En julio, el MEF presentó cambios en el impuesto a las rentas de las actividades económicas (IRAE) para dar cumplimiento al compromiso asumido con la UE, el cual debe entrar en vigencia a partir del 1 de enero de 2023. Pese a que estuvo varios meses en consideración, el Senado lo votó recién el martes pasado y Diputados lo hizo ayer. La urgencia del trámite despertó críticas en la oposición.

Las modificaciones presentadas apuntan al tratamiento que dan en el exterior las multinacionales con sede fiscal en Uruguay a sus rentas pasivas, como las obtenidas por arrendamiento, cobro de intereses o propiedad intelectual. Para el bloque europeo, hasta ayer el régimen de impuestos uruguayo era “pernicioso”.

Cuáles son los cambios que pidió la Unión Europea

El Ejecutivo presentó modificaciones al Texto Ordenado 1996 que agrupa disposiciones tributarias y dispuso que actividades antes exoneradas ahora paguen el IRAE.

Éstas son “las derivadas de derechos de propiedad intelectual obtenidas por una entidad integrante de un grupo multinacional relativos a patentes y software registrado, enajenados o utilizados económicamente en el exterior, en la parte que no corresponda a ingresos calificados”, y “los rendimientos de capital inmobiliario, dividendos, intereses, regalías y otros rendimientos de capital mobiliario e incrementos patrimoniales derivados de la enajenación de los activos que generan los rendimientos precedentes, obtenidos en el exterior siempre que no se trate de una entidad calificada”.

El otro cambio en el régimen fiscal de las multinacionales con sede en Uruguay es una revisión de qué ingreso se entiende como “calificado”, estableciendo nuevas condiciones que debe cumplir una empresa para ser considerada en esta categoría, incorporando una cláusula específica antiabuso.

El objetivo, explicó el Ministerio de Economía y Finanzas, es controlar las estrategias de planificación fiscal de las multinacionales que muchas veces son agresivas y, por ende, presentan el mayor riesgo de erosión de la base imponible.

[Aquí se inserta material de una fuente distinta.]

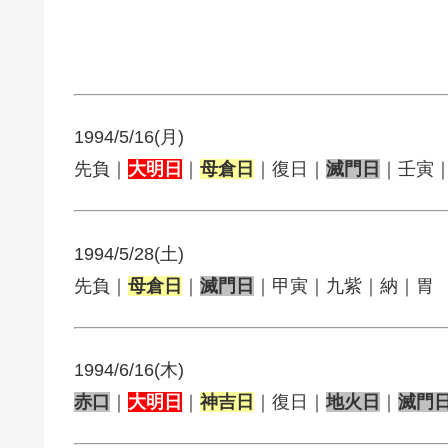
1994/5/16(月)
先負｜
大明日
｜
母倉日
｜復日｜
滅門日
｜壬寅
1994/5/28(土)
先負｜
母倉日
｜
滅門日
｜甲寅｜九紫｜納｜胃
1994/6/16(木)
赤口
｜
大明日
｜
神吉日
｜復日｜
地火日
｜
滅門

Debate parlamentario exprés y polémica

El diputado oficialista Gonzalo Mujica, del Partido Nacional, defendió las modificaciones porque “salvan las dificultades manteniendo el principio de territorialidad que tiene Uruguay desde hace muchos años”, que implica que se pagan impuestos por los hechos que ocurren dentro del territorio, a diferencia de la renta mundial, criterio que aplican la mayoría de los países y permite gravar actividades hechas en otras jurisdicciones por empresas locales.

Desde el izquierdista Frente Amplio, si bien se apoyó el proyecto en las dos cámaras del Parlamento, se criticó el carácter de urgencia con que fue tratado. La diputada Bettiana Díaz dijo que “se discute nada más ni nada menos que una adecuación tributaria sin que estuvieran las autoridades del MEF”. Cuestionó que los asesores técnicos enviados no lograron detallar a cuántas multinacionales afectará y si ello implicará un aumento recaudatorio para el Estado.